What is being asked: Return, unchanged, the lines of the material starting with the line that contains "Идеи подарков день" and going on through the line that contains "(eritorbato de sódio, ascorbato", including both of those lines. Leave the picture markers out of your answer.

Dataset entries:

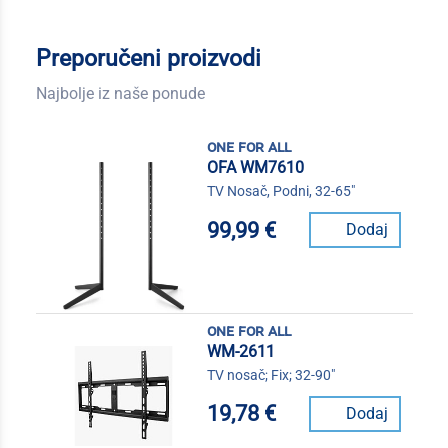
Preporučeni proizvodi
Najbolje iz naše ponude
one for all
OFA WM7610
TV Nosač, Podni, 32-65"
99,99 €
Dodaj
one for all
WM-2611
TV nosač; Fix; 32-90"
19,78 €
Dodaj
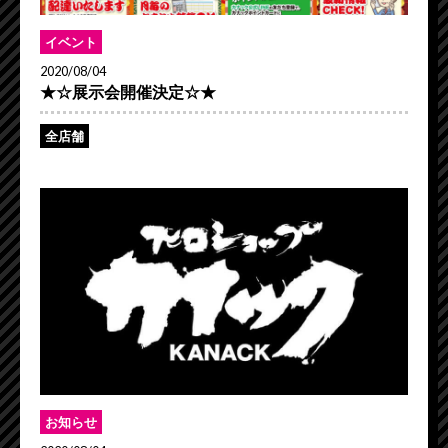
イベント
2020/08/04
★☆展示会開催決定☆★
全店舗
お知らせ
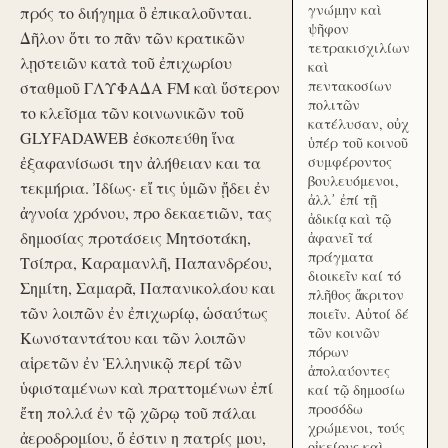
γνώμην καὶ
πρός το διήγημα ὃ ἐπικαλοῦνται.
ψῆφον
Δῆλον ὅτι το πᾶν τῶν κρατικῶν
τετρακισχιλίων
λῃστειῶν κατὰ τοῦ ἐπιχωρίου
καὶ
πεντακοσίων
σταθμοῦ ΓΛΥΦΑΔΑ FM καὶ ὕστερον
πολιτῶν
το κλεῖσμα τῶν κοινωνικῶν τοῦ
κατέλυσαν, οὐχ
GLYFADAWEB ἐσκοπεύθη ἵνα
ὑπέρ τοῦ κοινοῦ
ἐξαφανίσωσι την ἀλήθειαν και τα
συμφέροντος
βουλευόμενοι,
τεκμήρια. Ἰδίως· εἴ τις ὑμῶν ᾔδει ἐν
ἀλλ᾽ ἐπί τῇ
ἀγνοία χρόνου, προ δεκαετιῶν, τας
ἀδικίᾳ καὶ τῷ
δημοσίας προτάσεις Μητσοτάκη,
ἀφανεῖ τά
πράγματα
Τσίπρα, Καραμανλῆ, Παπανδρέου,
διοικεῖν καί τό
Σημίτη, Σαμαρᾶ, Παπανικολάου και
πλῆθος ἄκριτον
τῶν λοιπῶν ἐν ἐπιχωρίῳ, ὡσαύτως
ποιεῖν. Αὐτοί δέ
τῶν κοινῶν
Κωνσταντάτου και τῶν λοιπῶν
πόρων
αἱρετῶν ἐν Ἑλληνικῷ περί τῶν
ἀπολαύοντες
ὑφισταμένων καὶ πραττομένων ἐπί
καί τῷ δημοσίω
προσόδω
ἔτη πολλά ἐν τῷ χῶρῳ τοῦ πάλαι
χρώμενοι, τούς
ἀεροδρομίου, ὅ ἐστιν η πατρίς μου,
οἰκείους καὶ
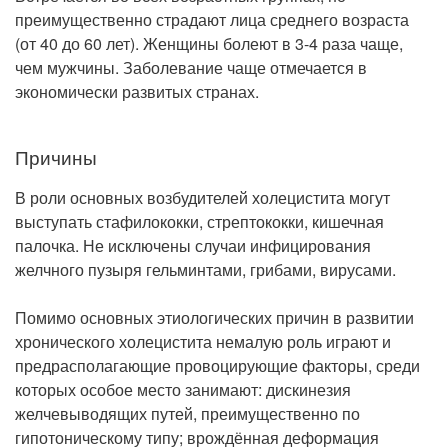
Рентгенология
преимущественно страдают лица среднего возраста
(от 40 до 60 лет). Женщины болеют в 3-4 раза чаще,
чем мужчины. Заболевание чаще отмечается в
экономически развитых странах.
Причины
В роли основных возбудителей холецистита могут
выступать стафилококки, стрептококки, кишечная
палочка. Не исключены случаи инфицирования
желчного пузыря гельминтами, грибами, вирусами.
Помимо основных этиологических причин в развитии
хронического холецистита немалую роль играют и
предрасполагающие провоцирующие факторы, среди
которых особое место занимают: дискинезия
желчевыводящих путей, преимущественно по
гипотоническому типу; врождённая деформация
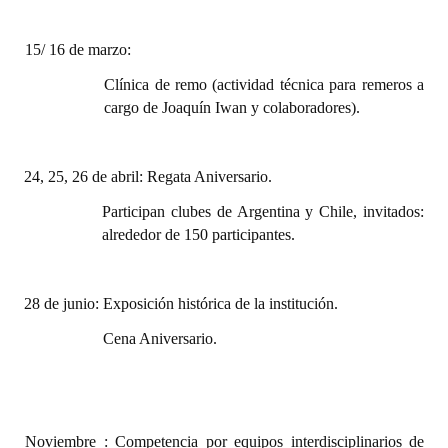
15/ 16 de marzo:
Clínica de remo (actividad técnica para remeros a
cargo de Joaquín Iwan
y colaboradores).
24, 25, 26 de abril: Regata Aniversario.
Participan clubes de Argentina y Chile, invitados:
alrededor de 150 participantes.
28 de junio: Exposición histórica de la institución.
Cena Aniversario.
Noviembre : Competencia por equipos
interdisciplinarios de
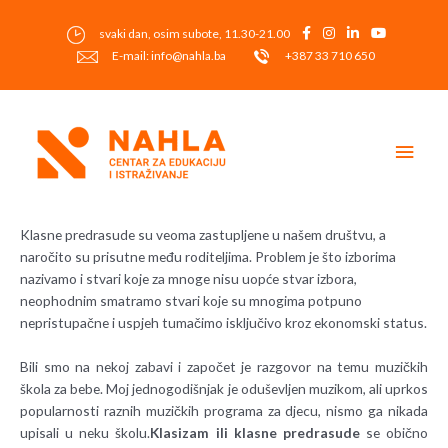
Skip
to
svaki dan, osim subote, 11.30-21.00
content
E-mail: info@nahla.ba
+387 33 710 650
Main
Men
Post
Klasne predrasude su veoma zastupljene u našem društvu, a
navigation
naročito su prisutne među roditeljima. Problem je što izborima
nazivamo i stvari koje za mnoge nisu uopće stvar izbora,
neophodnim smatramo stvari koje su mnogima potpuno
nepristupačne i uspjeh tumačimo isključivo kroz ekonomski status.
Bili smo na nekoj zabavi i započet je razgovor na temu muzičkih
škola za bebe. Moj jednogodišnjak je oduševljen muzikom, ali uprkos
popularnosti raznih muzičkih programa za djecu, nismo ga nikada
upisali u neku školu.
Klasizam ili klasne predrasude
se obično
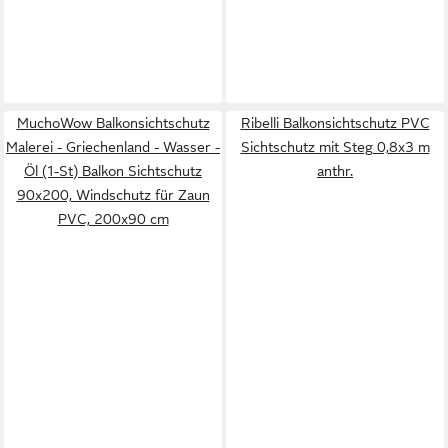
MuchoWow Balkonsichtschutz
Ribelli Balkonsichtschutz PVC
Malerei - Griechenland - Wasser -
Sichtschutz mit Steg 0,8x3 m
Öl (1-St) Balkon Sichtschutz
anthr.
90x200, Windschutz für Zaun
PVC, 200x90 cm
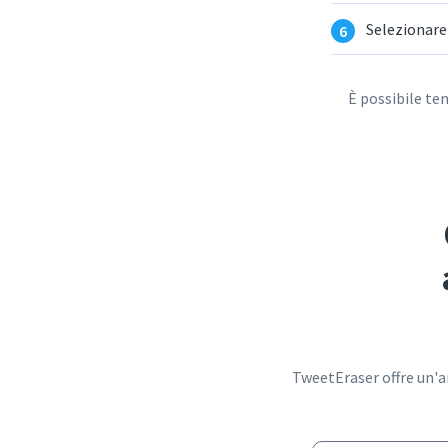
Selezionare
È possibile te
TweetEraser offre un'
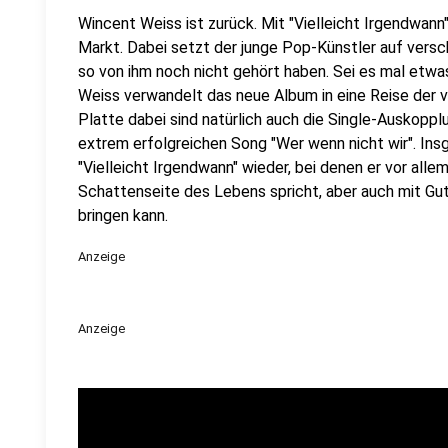
Wincent Weiss ist zurück. Mit "Vielleicht Irgendwann
Markt. Dabei setzt der junge Pop-Künstler auf versc
so von ihm noch nicht gehört haben. Sei es mal etwa
Weiss verwandelt das neue Album in eine Reise der 
Platte dabei sind natürlich auch die Single-Auskop
extrem erfolgreichen Song "Wer wenn nicht wir". Ins
"Vielleicht Irgendwann" wieder, bei denen er vor alle
Schattenseite des Lebens spricht, aber auch mit Gu
bringen kann.
Anzeige
Anzeige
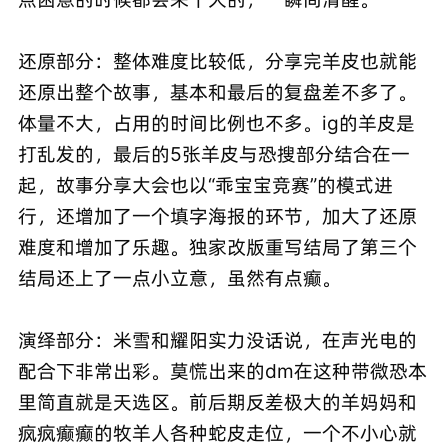
还原部分：整体难度比较低，分享完羊皮也就能
还原出整个故事，基本和最后的复盘差不多了。
体量不大，占用的时间比例也不多。ig的羊皮是
打乱发的，最后的5张羊皮与恐搜部分结合在一
起，故事分享大会也以“乖宝宝竞赛”的模式进
行，还增加了一个填字海报的环节，加大了还原
难度和增加了乐趣。独家改版重写结局了第三个
结局还上了一点小立意，虽然有点癫。
演绎部分：米雪和耀阳实力没话说，在声光电的
配合下非常出彩。莫慌出来的dm在这种带微恐本
里简直就是天选区。前后期反差极大的羊妈妈和
疯疯癫癫的牧羊人各种蛇皮走位，一个不小心就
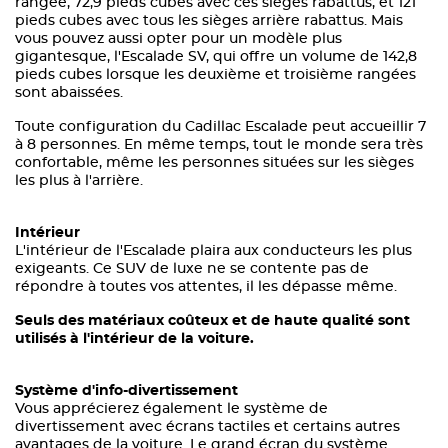
rangée, 72,9 pieds cubes avec ces sièges rabattus, et 121
pieds cubes avec tous les sièges arrière rabattus. Mais
vous pouvez aussi opter pour un modèle plus
gigantesque, l'Escalade SV, qui offre un volume de 142,8
pieds cubes lorsque les deuxième et troisième rangées
sont abaissées.
Toute configuration du Cadillac Escalade peut accueillir 7
à 8 personnes. En même temps, tout le monde sera très
confortable, même les personnes situées sur les sièges
les plus à l'arrière.
Intérieur
L'intérieur de l'Escalade plaira aux conducteurs les plus
exigeants. Ce SUV de luxe ne se contente pas de
répondre à toutes vos attentes, il les dépasse même.
Seuls des matériaux coûteux et de haute qualité sont
utilisés à l'intérieur de la voiture.
Système d'info-divertissement
Vous apprécierez également le système de
divertissement avec écrans tactiles et certains autres
avantages de la voiture. Le grand écran du système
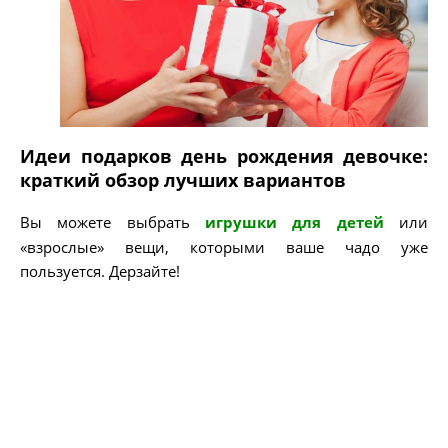
Идеи подарков день рождения девочке:
краткий обзор лучших вариантов
Вы можете выбрать
игрушки для детей
или
«взрослые» вещи, которыми ваше чадо уже
пользуется. Дерзайте!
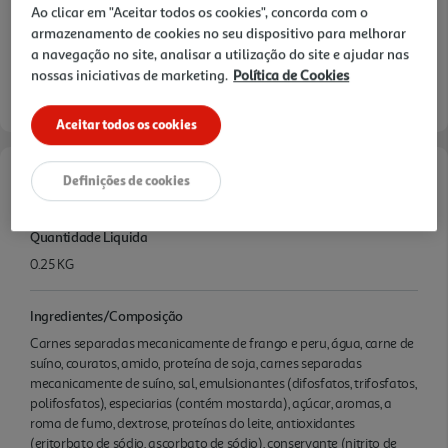
Ao clicar em "Aceitar todos os cookies", concorda com o
armazenamento de cookies no seu dispositivo para melhorar
a navegação no site, analisar a utilização do site e ajudar nas
nossas iniciativas de marketing.
Política de Cookies
Aceitar todos os cookies
Definições de cookies
Características
Quantidade Liquida
0.25 KG
Ingredientes/Composição
Carnes separadas mecanicamente de frango e peru, água, carne de
suíno, couratos, amido, proteína de soja, carnes separadas
mecanicamente de suíno, sal, emulsionantes (difosfatos, trifosfatos,
polifosfatos), especiarias (contém mostarda), açúcar, aromas, a
roma de fumo, dextrose, proteínas do leite, antioxidantes
(eritorbato de sódio, ascorbato de sódio), conservante (nitrito de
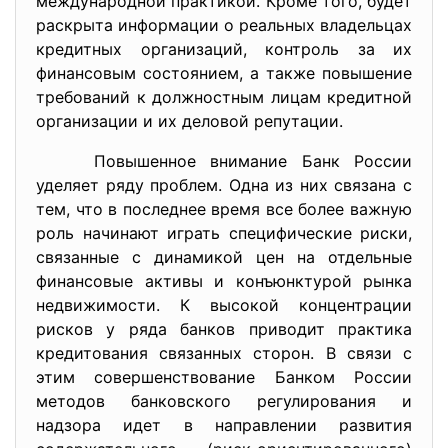
международной практикой. Кроме того, будет
раскрыта информации о реальных владельцах
кредитных организаций, контроль за их
финансовым состоянием, а также повышение
требований к должностным лицам кредитной
организации и их деловой репутации.
Повышенное внимание Банк России
уделяет ряду проблем. Одна из них связана с
тем, что в последнее время все более важную
роль начинают играть специфические риски,
связанные с динамикой цен на отдельные
финансовые активы и конъюнктурой рынка
недвижимости. К высокой концентрации
рисков у ряда банков приводит практика
кредитования связанных сторон. В связи с
этим совершенствование Банком России
методов банковского регулирования и
надзора идет в направлении развития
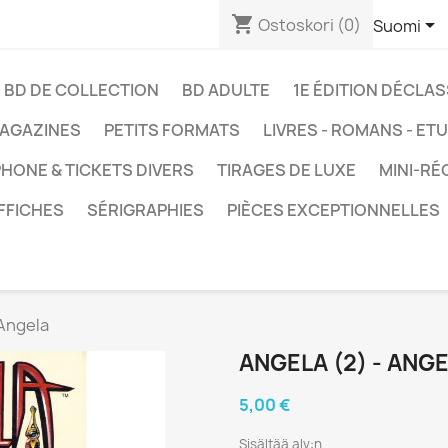
shopping_cart

Ostoskori
(0)
Suomi
BD DE COLLECTION
BD ADULTE
1E ÉDITION DÉCLA
AGAZINES
PETITS FORMATS
LIVRES - ROMANS - ET
HONE & TICKETS DIVERS
TIRAGES DE LUXE
MINI-RÉ
FFICHES
SÉRIGRAPHIES
PIÈCES EXCEPTIONNELLES
 Angela
ANGELA (2) - ANG
5,00 €
Sisältää alv:n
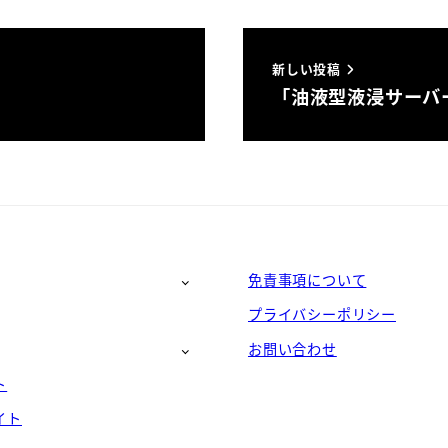
新しい投稿
「油液型液浸サーバ
免責事項について
プライバシーポリシー
お問い合わせ
ト
イト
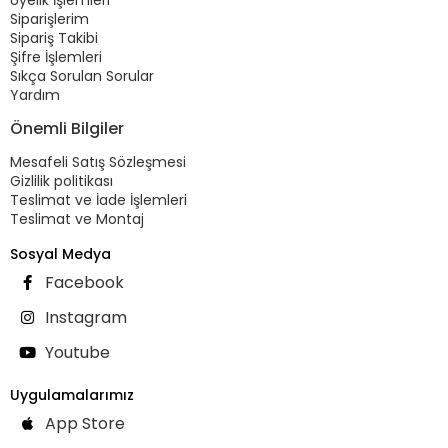
Siparişlerim
Sipariş Takibi
Şifre İşlemleri
Sıkça Sorulan Sorular
Yardım
Önemli Bilgiler
Mesafeli Satış Sözleşmesi
Gizlilik politikası
Teslimat ve İade İşlemleri
Teslimat ve Montaj
Sosyal Medya
Facebook
Instagram
Youtube
Uygulamalarımız
App Store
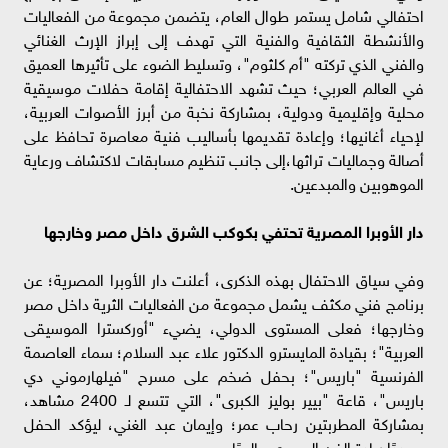
احتفالي شامل يستمر طوال العام، يتضمن مجموعة من الفعاليات
والأنشطة الثقافية والفنية التي تهدف إلى إبراز الإرث الغنائي
والفني الذي تركته "أم كلثوم"، وتسليط الضوء على تأثيرها العميق
في العالم العربي؛ حيث تشهد الاحتفالية إقامة حفلات موسيقية
محلية وإقليمية ودولية، بمشاركة نخبة من أبرز الأصوات العربية،
لإحياء أغانيها؛ وإعادة تقديمها بأساليب فنية معاصرة تحافظ على
أصالة وجماليات تراثها،إلى جانب تنظيم مسابقات لاكتشاف ورعاية
الموهوبين والمبدعين.
دار الأوبرا المصرية تحتفي بكوكب الشرق داخل مصر وخارجها
وفي سياق الاحتفال بهذه الذكرى، أعلنت دار الأوبرا المصرية؛ عن
برنامج فني مكثف يشمل مجموعة من الفعاليات الثرية داخل مصر
وخارجها؛ فعلى المستوى الدولي، يضيء "أوركسترا الموسيقى
العربية"؛ بقيادة المايسترو الدكتور علاء عبد السلام؛ سماء العاصمة
الفرنسية "باريس"؛ بحفل ضخم على مسرح "فيلهارموني دي
باريس"، قاعة "بيير بوليز الكبرى"، التي تتسع لـ 2400 مشاهد،
بمشاركة المطربتين رحاب عمر؛ وإيمان عبد الغني، ليؤكد الحفل
مجددًا ريادة الفن المصري عالميًا.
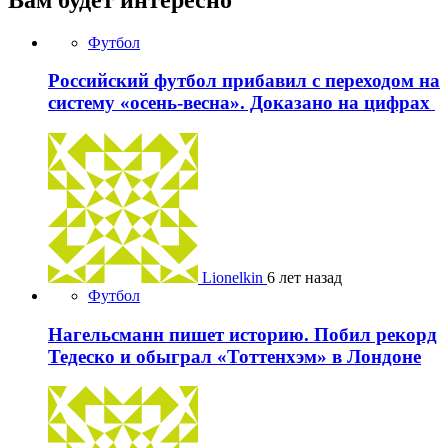
Футбол
Российский футбол прибавил с переходом на
систему «осень-весна». Доказано на цифрах
Lionelkin
6 лет назад
Футбол
Нагельсманн пишет историю. Побил рекорд
Тедеско и обыграл «Тоттенхэм» в Лондоне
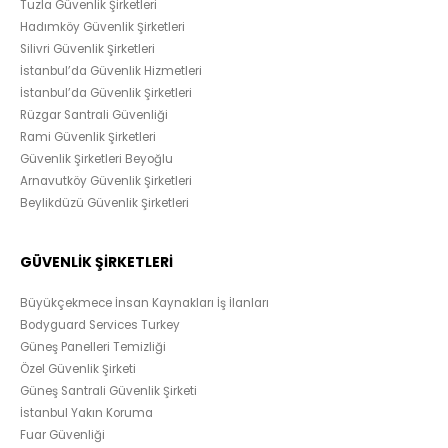
Tuzla Güvenlik Şirketleri
Hadımköy Güvenlik Şirketleri
Silivri Güvenlik Şirketleri
İstanbul’da Güvenlik Hizmetleri
İstanbul’da Güvenlik Şirketleri
Rüzgar Santrali Güvenliği
Rami Güvenlik Şirketleri
Güvenlik Şirketleri Beyoğlu
Arnavutköy Güvenlik Şirketleri
Beylikdüzü Güvenlik Şirketleri
GÜVENLİK ŞİRKETLERİ
Büyükçekmece İnsan Kaynakları İş İlanları
Bodyguard Services Turkey
Güneş Panelleri Temizliği
Özel Güvenlik Şirketi
Güneş Santrali Güvenlik Şirketi
İstanbul Yakın Koruma
Fuar Güvenliği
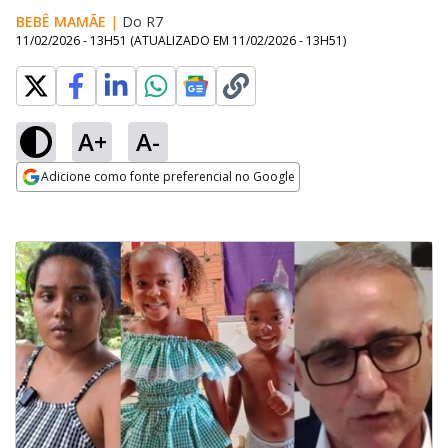
BEBÊ MAMÃE
|
Do R7
11/02/2026 - 13H51
(ATUALIZADO EM
11/02/2026 - 13H51
)
A+
A-
Adicione como fonte preferencial no Google
Opens in new window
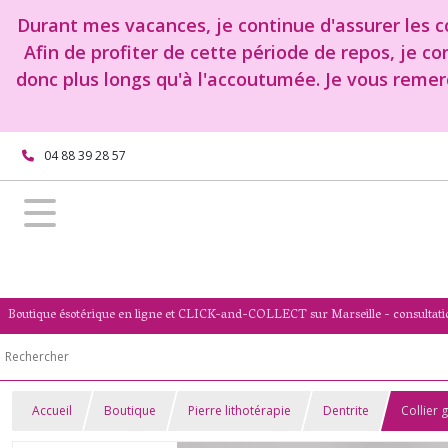
Durant mes vacances, je continue d'assurer les co
Afin de profiter de cette période de repos, je c
donc plus longs qu'à l'accoutumée. Je vous remer
04 88 39 28 57
Boutique ésotérique en ligne et CLICK-and-COLLECT sur Marseille - consultati
Accueil
Boutique
Pierre lithotérapie
Dentrite
Collier 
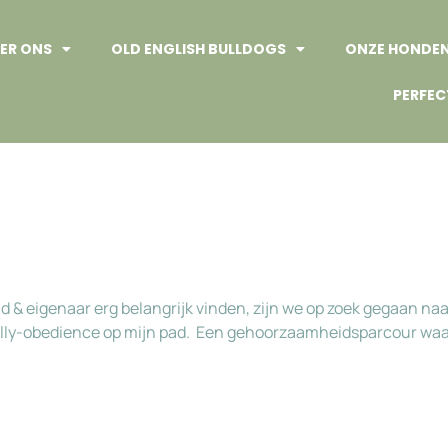
ER ONS
OLD ENGLISH BULLDOGS
ONZE HONDE
PERFEC
 eigenaar erg belangrijk vinden, zijn we op zoek gegaan naar 
y-obedience op mijn pad. Een gehoorzaamheidsparcour waar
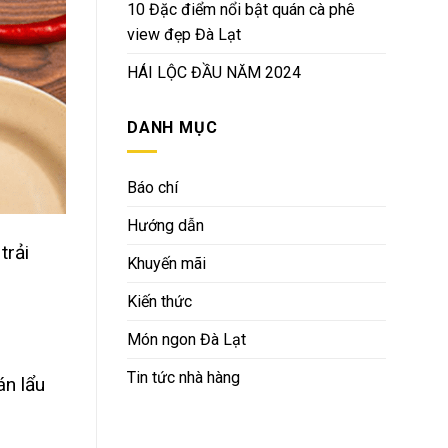
10 Đặc điểm nổi bật quán cà phê
view đẹp Đà Lạt
HÁI LỘC ĐẦU NĂM 2024
DANH MỤC
Báo chí
Hướng dẫn
trải
Khuyến mãi
Kiến thức
Món ngon Đà Lạt
Tin tức nhà hàng
án lẩu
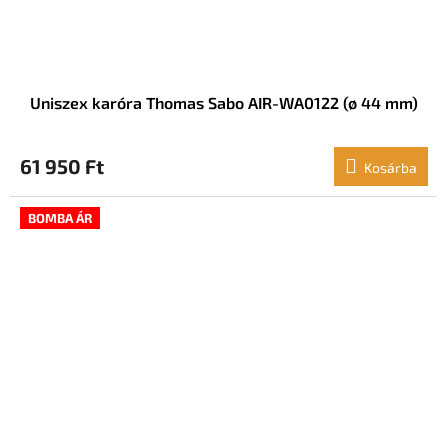
Uniszex karóra Thomas Sabo AIR-WA0122 (ø 44 mm)
61 950 Ft
Kosárba
BOMBA ÁR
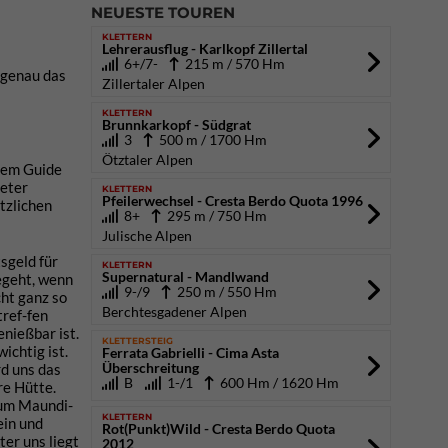
NEUESTE TOUREN
KLETTERN
Lehrerausflug - Karlkopf Zillertal
6+/7-
215 m / 570 Hm
 genau das
Zillertaler Alpen
KLETTERN
Brunnkarkopf - Südgrat
3
500 m / 1700 Hm
Ötztaler Alpen
dem Guide
ieter
KLETTERN
Pfeilerwechsel - Cresta Berdo Quota 1996
tzlichen
8+
295 m / 750 Hm
Julische Alpen
sgeld für
KLETTERN
Supernatural - Mandlwand
begeht, wenn
9-/9
250 m / 550 Hm
cht ganz so
Berchtesgadener Alpen
tref-fen
enießbar ist.
KLETTERSTEIG
ichtig ist.
Ferrata Gabrielli - Cima Asta
Überschreitung
rd uns das
B
1-/1
600 Hm / 1620 Hm
re Hütte.
zum Maundi-
KLETTERN
ein und
Rot(Punkt)Wild - Cresta Berdo Quota
ter uns liegt
2012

Written response:
Идеи подарков день рождения девочке:
краткий обзор лучших вариантов
Вы можете выбрать
игрушки для детей
или
«взрослые» вещи, которыми ваше чадо уже
пользуется. Дерзайте!
Ao clicar em "Aceitar todos os cookies", concorda com o
armazenamento de cookies no seu dispositivo para melhorar
a navegação no site, analisar a utilização do site e ajudar nas
nossas iniciativas de marketing.
Política de Cookies
Aceitar todos os cookies
Definições de cookies
Características
Quantidade Liquida
0.25 KG
Ingredientes/Composição
Carnes separadas mecanicamente de frango e peru, água, carne de
suíno, couratos, amido, proteína de soja, carnes separadas
mecanicamente de suíno, sal, emulsionantes (difosfatos, trifosfatos,
polifosfatos), especiarias (contém mostarda), açúcar, aromas, a
roma de fumo, dextrose, proteínas do leite, antioxidantes
(eritorbato de sódio, ascorbato de sódio), conservante (nitrito de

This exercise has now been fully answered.